Shaina Kasper, Community Action Works’ Vt. organizing director, works with community members to fight threats to health and their environment.

CONCORD, N.H.—Invoking the First Amendment, NELC attorneys successfully beat back efforts by Casella Waste Systems to inquire into the internal deci s i on-making of Conservation Law Foundation and Toxics Action Center (now Community Action Works), the two plaintiffs in NELC’s ongoing Clean Water Act lawsuit over the discharge of pollutants at Casella’s landfill site in Bethlehem, New Hampshire. 

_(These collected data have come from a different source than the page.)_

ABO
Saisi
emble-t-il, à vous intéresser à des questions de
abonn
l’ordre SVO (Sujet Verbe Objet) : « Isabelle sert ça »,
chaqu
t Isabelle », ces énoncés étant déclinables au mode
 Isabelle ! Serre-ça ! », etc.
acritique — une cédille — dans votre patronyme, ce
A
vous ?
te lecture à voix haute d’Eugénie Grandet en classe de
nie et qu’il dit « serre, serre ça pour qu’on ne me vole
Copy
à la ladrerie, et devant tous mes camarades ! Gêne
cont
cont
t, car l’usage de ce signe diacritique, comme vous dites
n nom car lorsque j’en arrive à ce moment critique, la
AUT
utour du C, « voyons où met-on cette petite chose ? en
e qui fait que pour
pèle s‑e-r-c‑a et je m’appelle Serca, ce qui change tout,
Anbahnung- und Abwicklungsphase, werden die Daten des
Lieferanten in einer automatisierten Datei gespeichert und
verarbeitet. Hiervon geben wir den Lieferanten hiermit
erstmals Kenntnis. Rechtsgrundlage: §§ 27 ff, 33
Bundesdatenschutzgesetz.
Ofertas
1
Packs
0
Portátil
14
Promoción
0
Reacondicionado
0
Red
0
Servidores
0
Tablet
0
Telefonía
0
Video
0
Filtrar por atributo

The majority of citizen suits filed by NELC are brought on behalf of environmental organizations with members in the affected community. Under well-established Supreme Court precedent, such an organization may file suit on behalf of its members, provided that it has individual members who could serve as plaintiffs in their own right, and that the interests the suit seeks to protect are “germane to the organization’s purposes.” 

As often happens in environmental lawsuits brought by such organizational plaintiffs, Casella sought to use the court’s formal “discovery” process to secure information wholly unrelated to the groups’ claims in the pending suit. It issued discovery requests seeking, among other things, the names of the groups’ members and information on the groups’ efforts to stop Casella’s proposed expansion of the landfill. 

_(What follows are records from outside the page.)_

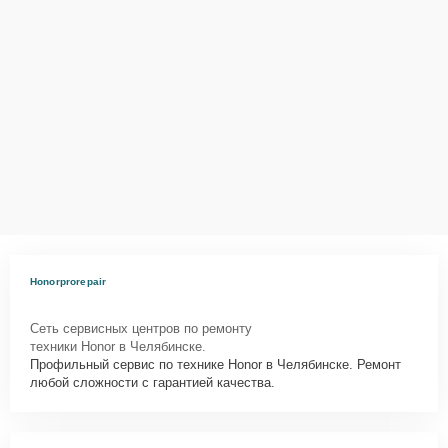
Honorprorepair
Сеть сервисных центров по ремонту
техники Honor в Челябинске.
Профильный сервис по технике Honor в Челябинске. Ремонт
любой сложности с гарантией качества.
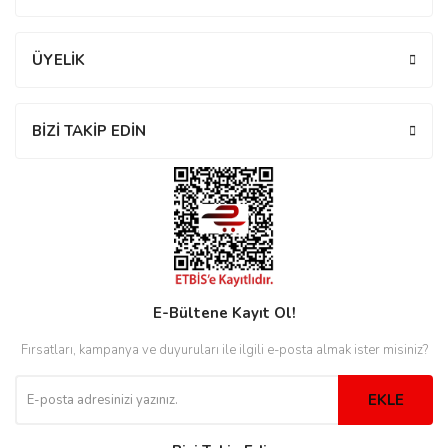
ÜYELİK
eister
BİZİ TAKİP EDİN
cco
eister
cco
E-Bültene Kayıt Ol!
Fırsatları, kampanya ve duyuruları ile ilgili e-posta almak ister misiniz?
EKLE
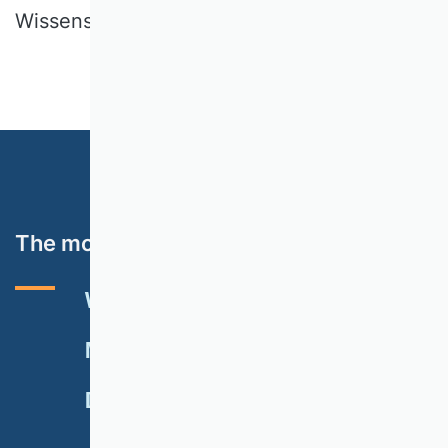
Wissenschaftlern aller Karrierestufen.
The most important topics
VHB RATING 2024
EVENTS
NEWSLETTER
MEMBERSHIP
DONATE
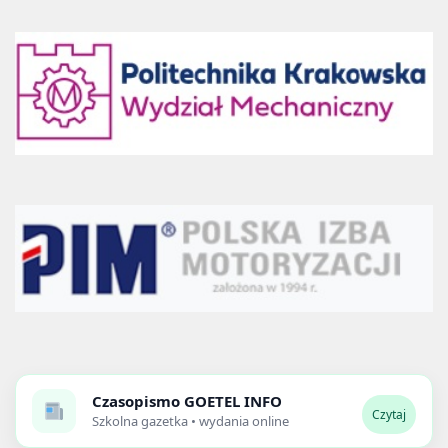
Czasopismo
GOETEL INFO
Czytaj
Szkolna gazetka • wydania online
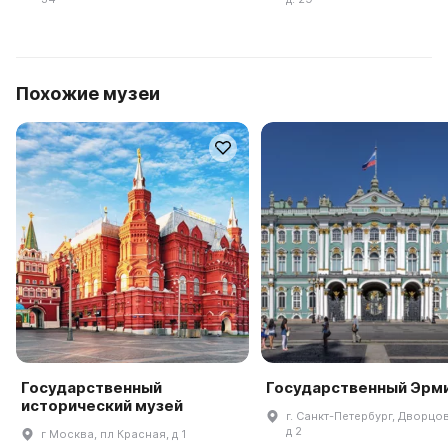
Похожие музеи
Государственный
Государственный Эрм
исторический музей
г. Санкт-Петербург, Дворцов
д 2
г Москва, пл Красная, д 1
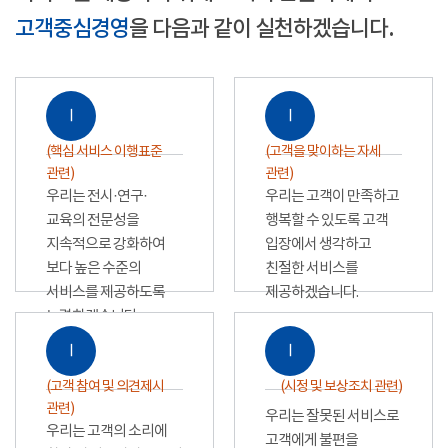
고객중심경영
을 다음과 같이 실천하겠습니다.
Ⅰ
Ⅰ
(핵심 서비스 이행표준
(고객을 맞이하는 자세
관련)
관련)
우리는 전시·연구·
우리는 고객이 만족하고
교육의 전문성을
행복할 수 있도록 고객
지속적으로 강화하여
입장에서 생각하고
보다 높은 수준의
친절한 서비스를
서비스를 제공하도록
제공하겠습니다.
노력하겠습니다.
Ⅰ
Ⅰ
(고객 참여 및 의견제시
(시정 및 보상조치 관련)
관련)
우리는 잘못된 서비스로
우리는 고객의 소리에
고객에게 불편을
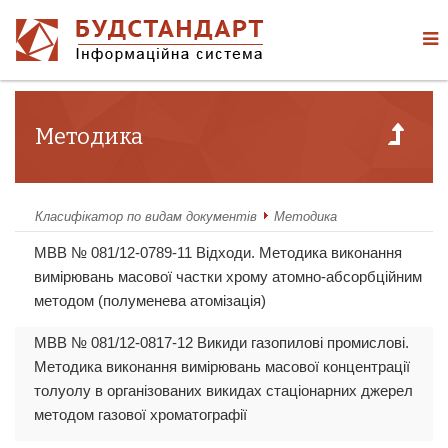
Методика
Класифікатор по видам документів
Методика
МВВ № 081/12-0789-11 Відходи. Методика виконання
вимірювань масової частки хрому атомно-абсорбційним
методом (полуменева атомізація)
МВВ № 081/12-0817-12 Викиди газопилові промислові.
Методика виконання вимірювань масової концентрації
толуолу в організованих викидах стаціонарних джерел
методом газової хроматографії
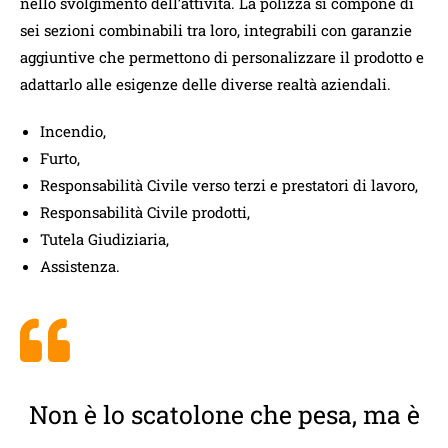
nello svolgimento dell’attività. La polizza si compone di
sei sezioni combinabili tra loro, integrabili con garanzie
aggiuntive che permettono di personalizzare il prodotto e
adattarlo alle esigenze delle diverse realtà aziendali.
Incendio,
Furto,
Responsabilità Civile verso terzi e prestatori di lavoro,
Responsabilità Civile prodotti,
Tutela Giudiziaria,
Assistenza.
Non è lo scatolone che pesa, ma è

Under a string of court decisions dating back to the 1950s, however, the First Amendment confers an “associational privilege” upon advocacy groups, which protects their ability to freely speak and associate. The privilege extends to discovery requests made by a non-government entity, such as Casella, because it is the court—the government—that must enforce the requests. In the context of discovery, a party asserting the associational privilege must make an initial showing that enforcement of the discovery requests will result in harassment, membership withdrawal, discourage-ment of new members, or other consequences that suggest a “chilling” of associational rights. The burden then shifts to the party seeking the information to show that its interest in securing it outweighs the deterrent effect on the others’ constitutional rights. 

Upon receiving Casella’s discovery requests, NELC secured affidavits from leaders within each organization describing the negative effects that dissemination of the requested information to Casella would have on their ability to engage in effective advocacy. The Vermont and New Hampshire state director of Community Action Works, for example, described incidents in which members had been harassed in grocery stores and received threatening mail during contentious community campaigns. 

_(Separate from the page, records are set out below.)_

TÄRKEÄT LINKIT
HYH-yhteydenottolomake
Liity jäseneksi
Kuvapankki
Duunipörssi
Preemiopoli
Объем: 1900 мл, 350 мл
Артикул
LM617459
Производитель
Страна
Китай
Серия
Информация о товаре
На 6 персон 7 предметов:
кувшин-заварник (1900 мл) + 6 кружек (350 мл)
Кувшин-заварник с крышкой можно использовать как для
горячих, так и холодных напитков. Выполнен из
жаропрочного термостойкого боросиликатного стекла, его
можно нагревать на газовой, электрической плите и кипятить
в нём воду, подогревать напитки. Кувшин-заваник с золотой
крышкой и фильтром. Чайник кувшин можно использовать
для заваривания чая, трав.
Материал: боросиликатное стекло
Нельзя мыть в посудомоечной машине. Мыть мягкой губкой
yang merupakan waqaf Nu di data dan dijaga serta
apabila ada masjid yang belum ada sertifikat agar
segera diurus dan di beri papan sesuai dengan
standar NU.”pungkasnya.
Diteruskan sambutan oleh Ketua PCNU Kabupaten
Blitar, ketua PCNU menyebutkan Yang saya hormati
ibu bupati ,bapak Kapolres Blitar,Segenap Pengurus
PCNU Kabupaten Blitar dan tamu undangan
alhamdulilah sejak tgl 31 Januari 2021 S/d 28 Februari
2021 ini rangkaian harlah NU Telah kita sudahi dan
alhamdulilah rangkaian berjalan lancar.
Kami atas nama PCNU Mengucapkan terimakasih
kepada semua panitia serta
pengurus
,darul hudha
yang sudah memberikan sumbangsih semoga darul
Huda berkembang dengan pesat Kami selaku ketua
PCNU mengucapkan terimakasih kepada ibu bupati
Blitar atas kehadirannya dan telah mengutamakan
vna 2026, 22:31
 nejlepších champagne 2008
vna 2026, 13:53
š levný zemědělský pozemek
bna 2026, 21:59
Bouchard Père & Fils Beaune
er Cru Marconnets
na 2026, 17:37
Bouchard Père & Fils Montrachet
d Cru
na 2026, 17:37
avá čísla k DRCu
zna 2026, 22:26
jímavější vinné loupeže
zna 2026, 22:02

NELC attorneys then filed a motion with the court for a protective order, citing the potential for other such effects and noting that the requested information was irrelevant to plaintiffs’ lawsuit. This successfully constrained Casella’s discovery efforts to the factual bases for plaintiffs’ allegations that its landfill illegally discharges pollutants into the Ammonoosuc River— information to which Casella is entitled because it is the focus of the lawsuit.